Vivre dans 15 à 20 m2, beaucoup y pensent aujourd’hui mais le concept, lui, n’est pas neuf. À la fois social et architectural, le Small House Movement est né aux États-Unis dans les années 2000 en réaction au fait que la taille des maisons allait en augmentant alors que celle des familles diminuait. Les micromaisons sur roues ont été popularisées par Jay Shafer et Gregory Johnson, qui ont fondé la Small House Society en 2002 et ce type d’habitat s’est particulièrement développé en Amérique pendant la crise de 2007. Depuis, il a été choisi pour reloger les gens lors de cataclysmes comme l’ouragan Katrina –, mais aussi dans les “Resorts” qui en ont fait l’un de leurs atouts. À l’heure actuelle, avec son côté bon enfant et hypra fonctionnel, il constitue un vrai choix de vie en répondant à de nombreux critères en vogue – retour à la nature, empreinte écologique minimale, attention au climat, envie d’évasion, de liberté, de simplicité – comme aux maîtres mots de la base du survivalisme: autonomie, indépendance, débrouillardise. Une « tiny attitude » où l’on se veut capable de survenir à ses besoins en toutes circonstances.

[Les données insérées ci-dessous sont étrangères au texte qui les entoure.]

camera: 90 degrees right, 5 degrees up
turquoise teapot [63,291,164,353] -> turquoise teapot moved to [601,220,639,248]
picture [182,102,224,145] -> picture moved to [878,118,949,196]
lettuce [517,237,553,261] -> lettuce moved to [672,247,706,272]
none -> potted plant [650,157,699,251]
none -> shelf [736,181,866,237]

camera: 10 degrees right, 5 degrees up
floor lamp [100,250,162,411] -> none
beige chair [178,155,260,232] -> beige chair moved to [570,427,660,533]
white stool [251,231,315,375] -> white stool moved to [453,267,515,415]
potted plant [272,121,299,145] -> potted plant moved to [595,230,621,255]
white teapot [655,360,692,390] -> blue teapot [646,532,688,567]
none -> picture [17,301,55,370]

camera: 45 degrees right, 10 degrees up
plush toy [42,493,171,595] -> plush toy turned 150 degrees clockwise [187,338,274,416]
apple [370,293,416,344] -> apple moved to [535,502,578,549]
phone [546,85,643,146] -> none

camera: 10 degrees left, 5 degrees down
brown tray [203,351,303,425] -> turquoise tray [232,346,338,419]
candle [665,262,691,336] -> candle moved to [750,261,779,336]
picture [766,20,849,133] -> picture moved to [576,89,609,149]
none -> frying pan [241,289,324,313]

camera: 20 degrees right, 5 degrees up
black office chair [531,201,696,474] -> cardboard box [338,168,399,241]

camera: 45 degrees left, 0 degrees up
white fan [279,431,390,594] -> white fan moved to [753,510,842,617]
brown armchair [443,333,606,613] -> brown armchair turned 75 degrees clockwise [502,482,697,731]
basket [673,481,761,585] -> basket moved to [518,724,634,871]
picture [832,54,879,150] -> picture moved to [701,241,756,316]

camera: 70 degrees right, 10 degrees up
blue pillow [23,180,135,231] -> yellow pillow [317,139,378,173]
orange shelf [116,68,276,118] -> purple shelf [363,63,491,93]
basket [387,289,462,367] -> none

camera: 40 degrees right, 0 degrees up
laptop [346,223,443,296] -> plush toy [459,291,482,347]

Petites, mais très bien pensées

De plain-pied, elles se composent en gros, d’une pièce à vivre avec cuisine intégrée, d’une chambre et d’une salle de bain. Si elles déclinent l’essentiel, en revanche ces micromaisons n’ont pas leur pareil pour optimiser l’espace et occuper avec une grande inventivité chaque recoin. Les chambres entre autres sont souvent aménagées en mezzanine. En champion des petits espaces, Ikea a inévitablement imaginé sa très douillette tiny house de 17 m2 sur la base d’une Vista Boho XL de Escape Traveler. Fabriquée en collaboration avec Vox Creative et Curbed, c’est un petit bonheur – écoloresponsable qui plus est – vendu au prix de 60 000 euros avec l’équipement. Une société bruxelloise, Tiny House Brussels (10, Digue du Canal, Anderlecht) se positionne également dans ce secteur qui démarre fort.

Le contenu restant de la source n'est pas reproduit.